• [Problem to solve]: Return the records as they stand. No picture is to be included.

• [Data listing]:
Segment Open
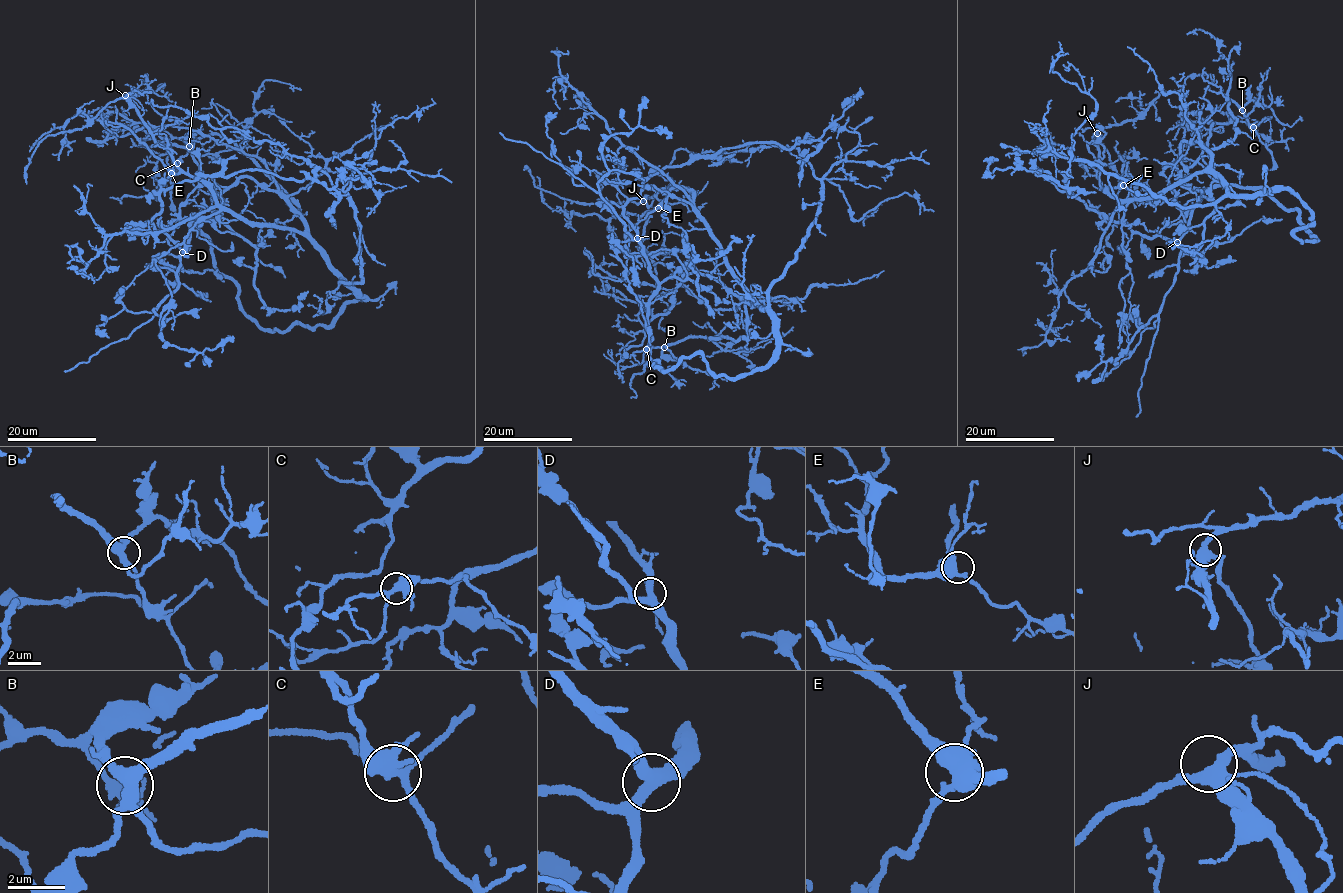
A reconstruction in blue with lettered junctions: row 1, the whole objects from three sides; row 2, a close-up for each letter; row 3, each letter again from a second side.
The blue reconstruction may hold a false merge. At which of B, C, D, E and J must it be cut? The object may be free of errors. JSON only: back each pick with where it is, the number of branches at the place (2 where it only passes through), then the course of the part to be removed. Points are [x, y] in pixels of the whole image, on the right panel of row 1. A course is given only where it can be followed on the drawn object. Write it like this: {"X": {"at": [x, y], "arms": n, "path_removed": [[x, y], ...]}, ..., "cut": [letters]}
{"cut": []}

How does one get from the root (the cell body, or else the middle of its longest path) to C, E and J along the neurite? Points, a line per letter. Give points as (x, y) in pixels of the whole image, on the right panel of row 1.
C: (1219, 178), (1212, 169), (1213, 155), (1208, 151), (1219, 149), (1234, 137), (1237, 119), (1224, 94), (1253, 128)
E: (1219, 178), (1209, 172), (1195, 173), (1159, 192), (1135, 200), (1117, 199), (1101, 188), (1123, 185)
J: (1219, 178), (1202, 172), (1153, 195), (1135, 200), (1117, 199), (1101, 187), (1097, 173), (1100, 153), (1097, 133)

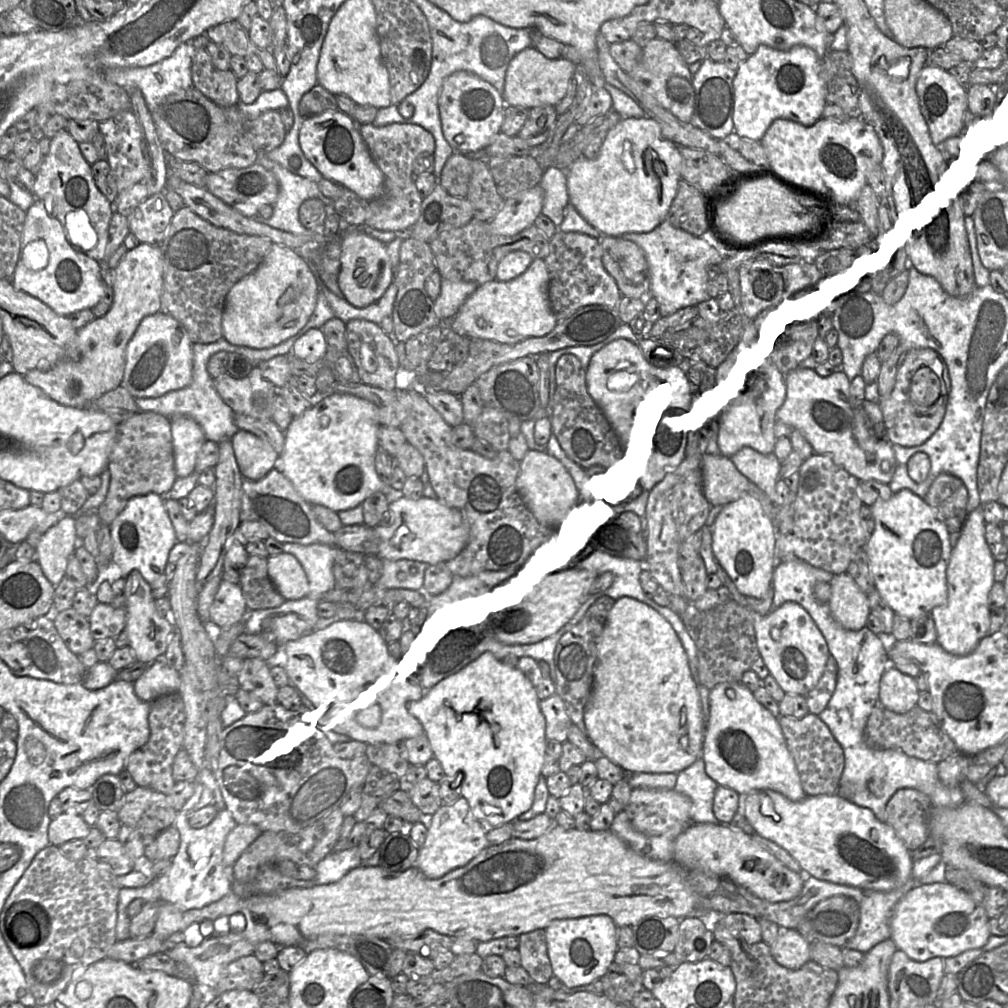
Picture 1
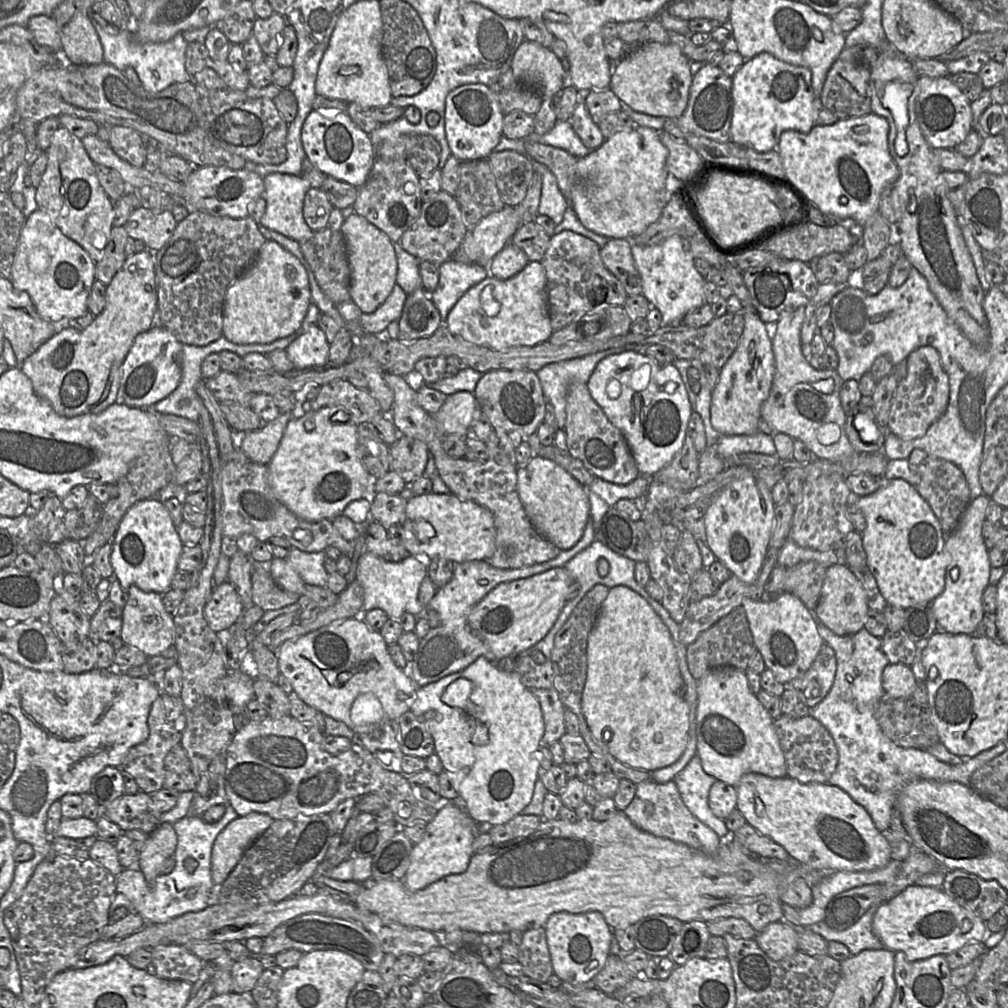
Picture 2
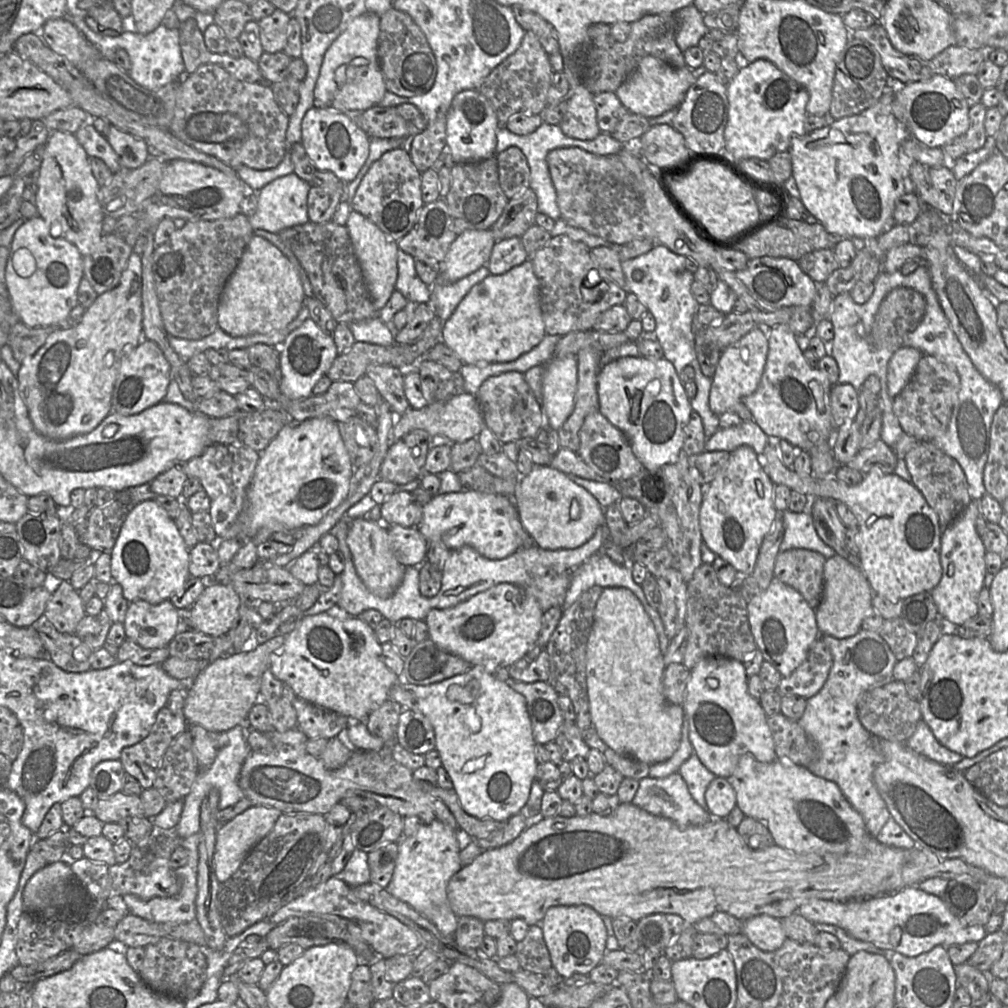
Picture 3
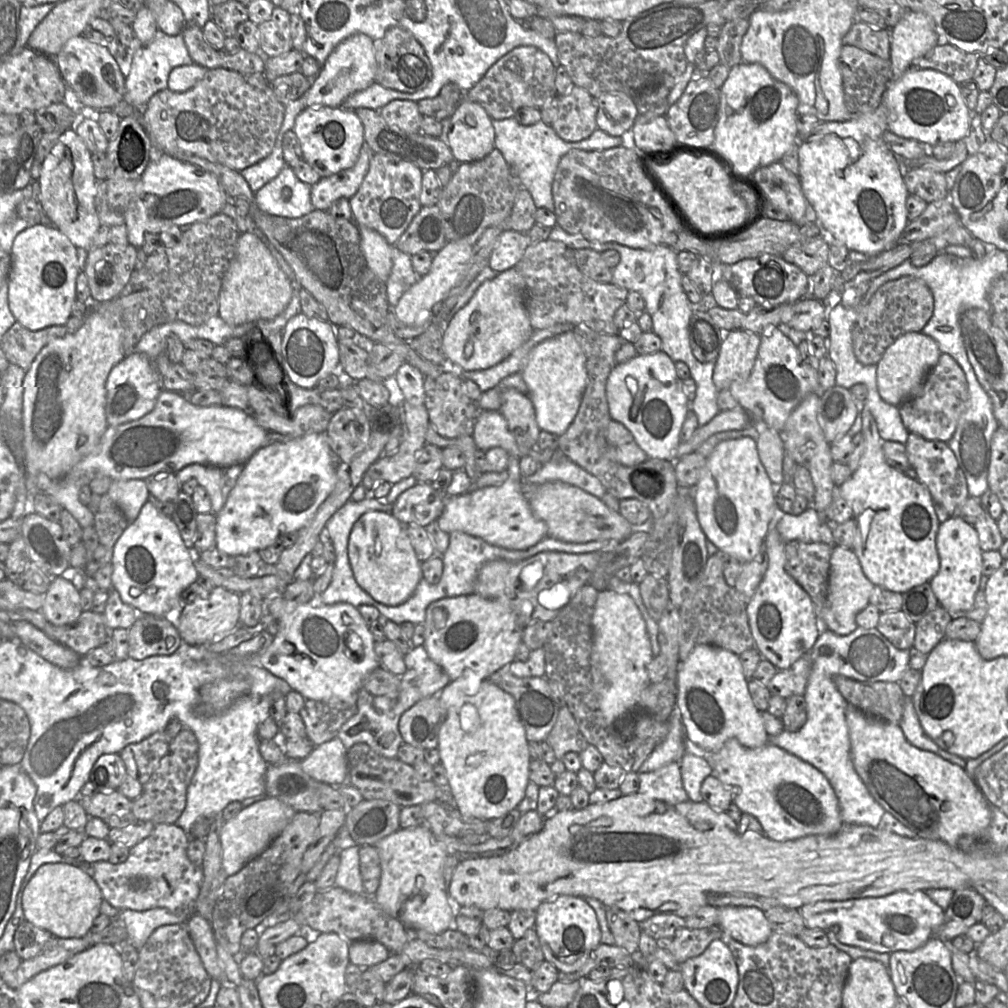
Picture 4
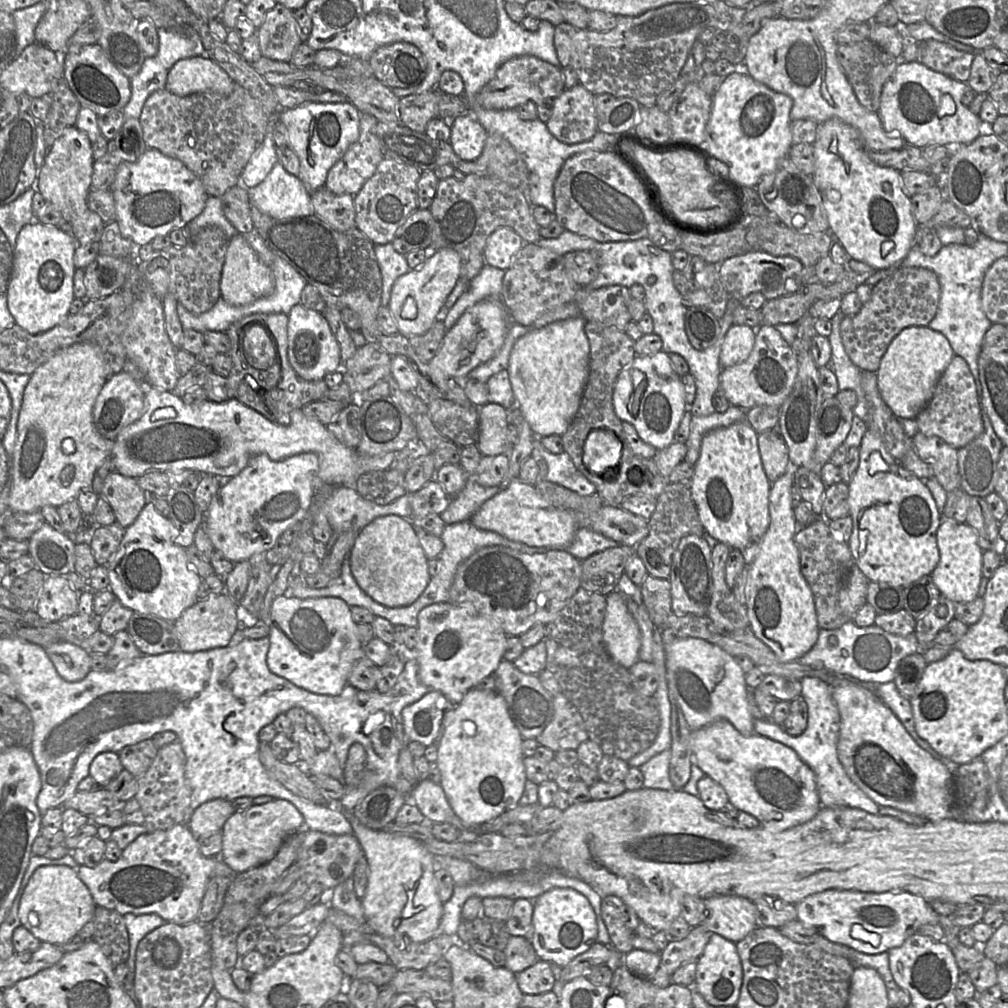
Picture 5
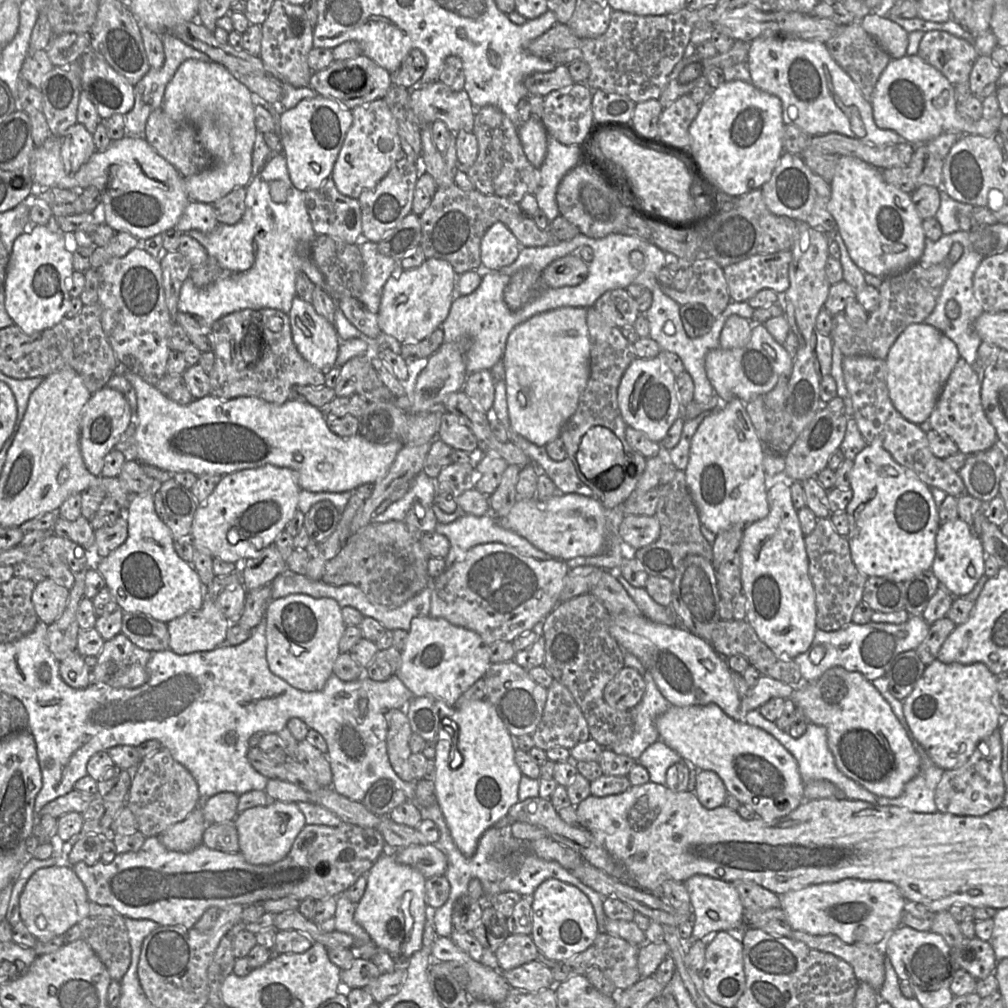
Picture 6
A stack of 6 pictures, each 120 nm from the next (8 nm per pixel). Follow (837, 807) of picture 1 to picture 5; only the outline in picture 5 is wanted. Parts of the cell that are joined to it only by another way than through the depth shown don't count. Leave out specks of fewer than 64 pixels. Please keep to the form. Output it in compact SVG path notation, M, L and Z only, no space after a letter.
M719 719L691 731L691 747L694 763L725 789L729 802L739 811L754 816L761 827L772 833L780 833L810 821L822 807L814 772L793 749L780 742L756 733L744 736L728 720Z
Segment Closed
• [Reply]:
A reconstruction in blue with lettered junctions: row 1, the whole objects from three sides; row 2, a close-up for each letter; row 3, each letter again from a second side.
The blue reconstruction may hold a false merge. At which of B, C, D, E and J must it be cut? The object may be free of errors. JSON only: back each pick with where it is, the number of branches at the place (2 where it only passes through), then the course of the part to be removed. Points are [x, y] in pixels of the whole image, on the right panel of row 1. A course is given only where it can be followed on the drawn object. Write it like this: {"X": {"at": [x, y], "arms": n, "path_removed": [[x, y], ...]}, ..., "cut": [letters]}
{"cut": []}

How does one get from the root (the cell body, or else the middle of its longest path) to C, E and J along the neurite? Points, a line per letter. Give points as (x, y) in pixels of the whole image, on the right panel of row 1.
C: (1219, 178), (1212, 169), (1213, 155), (1208, 151), (1219, 149), (1234, 137), (1237, 119), (1224, 94), (1253, 128)
E: (1219, 178), (1209, 172), (1195, 173), (1159, 192), (1135, 200), (1117, 199), (1101, 188), (1123, 185)
J: (1219, 178), (1202, 172), (1153, 195), (1135, 200), (1117, 199), (1101, 187), (1097, 173), (1100, 153), (1097, 133)

Picture 1
Picture 2
Picture 3
Picture 4
Picture 5
Picture 6
A stack of 6 pictures, each 120 nm from the next (8 nm per pixel). Follow (837, 807) of picture 1 to picture 5; only the outline in picture 5 is wanted. Parts of the cell that are joined to it only by another way than through the depth shown don't count. Leave out specks of fewer than 64 pixels. Please keep to the form. Output it in compact SVG path notation, M, L and Z only, no space after a letter.
M719 719L691 731L691 747L694 763L725 789L729 802L739 811L754 816L761 827L772 833L780 833L810 821L822 807L814 772L793 749L780 742L756 733L744 736L728 720Z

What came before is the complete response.